- The YE-5A prototype

General information
- Type: Experimental stealth aircraft
- Manufacturer: Windecker Industries
- Primary user: United States Air Force
- Number built: 1

History
- First flight: 1973
- Retired: 1985
- Developed from: Windecker Eagle

= Windecker YE-5 =

Experimental US stealth aircraft, 1973–1985

The Windecker YE-5A was an experimental aircraft evaluated by the U.S. Air Force.

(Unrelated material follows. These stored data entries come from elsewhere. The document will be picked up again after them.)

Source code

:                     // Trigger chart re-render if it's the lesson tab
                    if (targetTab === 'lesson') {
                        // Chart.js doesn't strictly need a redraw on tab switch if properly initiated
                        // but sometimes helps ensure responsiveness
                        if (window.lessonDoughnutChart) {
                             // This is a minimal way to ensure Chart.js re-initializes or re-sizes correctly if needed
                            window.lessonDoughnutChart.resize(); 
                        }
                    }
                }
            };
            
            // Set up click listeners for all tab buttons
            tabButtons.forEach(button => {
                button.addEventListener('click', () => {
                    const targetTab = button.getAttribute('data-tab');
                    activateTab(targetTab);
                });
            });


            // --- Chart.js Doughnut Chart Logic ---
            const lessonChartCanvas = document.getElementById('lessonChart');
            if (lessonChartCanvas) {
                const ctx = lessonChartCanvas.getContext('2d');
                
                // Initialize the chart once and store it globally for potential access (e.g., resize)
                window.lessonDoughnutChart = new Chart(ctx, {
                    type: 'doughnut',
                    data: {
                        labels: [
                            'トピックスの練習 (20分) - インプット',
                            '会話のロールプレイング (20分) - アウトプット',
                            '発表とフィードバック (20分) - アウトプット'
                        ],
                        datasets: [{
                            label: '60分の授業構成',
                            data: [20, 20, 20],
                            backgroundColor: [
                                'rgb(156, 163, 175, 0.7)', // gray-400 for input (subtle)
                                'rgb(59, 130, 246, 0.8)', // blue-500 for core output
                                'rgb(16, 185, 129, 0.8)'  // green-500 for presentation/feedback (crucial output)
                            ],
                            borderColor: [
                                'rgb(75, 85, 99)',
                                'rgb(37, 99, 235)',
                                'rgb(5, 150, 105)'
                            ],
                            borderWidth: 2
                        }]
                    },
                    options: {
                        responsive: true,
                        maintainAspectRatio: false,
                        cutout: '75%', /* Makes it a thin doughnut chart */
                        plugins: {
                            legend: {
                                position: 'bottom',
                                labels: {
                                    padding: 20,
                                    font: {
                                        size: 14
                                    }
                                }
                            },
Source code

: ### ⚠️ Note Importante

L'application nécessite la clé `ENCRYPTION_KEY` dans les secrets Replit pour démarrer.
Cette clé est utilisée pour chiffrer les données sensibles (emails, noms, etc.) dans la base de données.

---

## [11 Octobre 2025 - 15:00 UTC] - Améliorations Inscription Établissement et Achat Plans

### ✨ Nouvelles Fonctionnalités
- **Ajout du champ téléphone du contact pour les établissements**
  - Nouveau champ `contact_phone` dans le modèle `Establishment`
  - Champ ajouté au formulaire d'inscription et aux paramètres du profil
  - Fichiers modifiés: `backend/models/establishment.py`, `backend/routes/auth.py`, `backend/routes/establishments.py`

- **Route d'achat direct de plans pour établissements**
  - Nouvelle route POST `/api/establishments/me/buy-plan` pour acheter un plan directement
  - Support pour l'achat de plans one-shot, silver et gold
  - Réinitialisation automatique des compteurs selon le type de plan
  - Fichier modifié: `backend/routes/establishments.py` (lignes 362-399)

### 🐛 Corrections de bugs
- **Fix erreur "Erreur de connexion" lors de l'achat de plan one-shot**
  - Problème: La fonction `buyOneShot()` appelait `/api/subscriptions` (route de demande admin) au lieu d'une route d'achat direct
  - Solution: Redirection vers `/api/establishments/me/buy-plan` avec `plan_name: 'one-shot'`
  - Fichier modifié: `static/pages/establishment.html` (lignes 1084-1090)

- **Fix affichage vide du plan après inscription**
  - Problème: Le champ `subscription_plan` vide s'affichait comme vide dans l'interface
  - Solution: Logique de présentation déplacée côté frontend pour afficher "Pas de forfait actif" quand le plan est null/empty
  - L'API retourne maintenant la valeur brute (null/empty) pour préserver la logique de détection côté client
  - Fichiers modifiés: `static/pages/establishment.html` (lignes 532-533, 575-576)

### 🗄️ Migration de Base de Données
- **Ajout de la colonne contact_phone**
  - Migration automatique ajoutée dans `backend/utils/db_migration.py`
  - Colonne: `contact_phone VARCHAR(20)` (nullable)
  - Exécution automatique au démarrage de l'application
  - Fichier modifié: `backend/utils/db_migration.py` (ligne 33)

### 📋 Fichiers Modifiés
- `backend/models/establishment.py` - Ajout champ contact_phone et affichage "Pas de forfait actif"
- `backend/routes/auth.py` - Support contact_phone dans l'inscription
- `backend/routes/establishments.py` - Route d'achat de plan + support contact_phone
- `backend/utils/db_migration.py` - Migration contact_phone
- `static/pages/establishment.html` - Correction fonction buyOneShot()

It was an all-composite construction aircraft, based on the commercial single-engine, low-wing Windecker Eagle. The YE-5A, delivered in 1973, was used in tests relating to the radar detectability (commonly known as 'stealth') of composite aircraft. A single YE-5A (serial number 73-1653) was built. The YE-5A composite airframe benefited from the U.S. Army project and was shown to be difficult to detect using radar; however other components, including the metal engine, could be seen on radar. The YE-5A was destroyed in a crash during a classified project in 1985, and was replaced by a modified conventional civilian model Windecker Eagle (N4196G), to complete the project. This aircraft is disassembled and in storage in the United States Army Aviation Museum at Fort Novosel, Alabama.

==Project CADDO==

The U.S. Air Force tests were preceded by tests of a nearly similar prototype, which was delivered to the U.S. Army in 1972. This aircraft was code-named CADDO and tested at Aberdeen Proving Ground. The U.S. Army acquired another Eagle in 1974, which was used for ballistic tests. The U.S. Army Eagle was also used in tests for the U.S. Air Force. Ultimately this aircraft (N803WR) was destroyed by a tornado in 1980.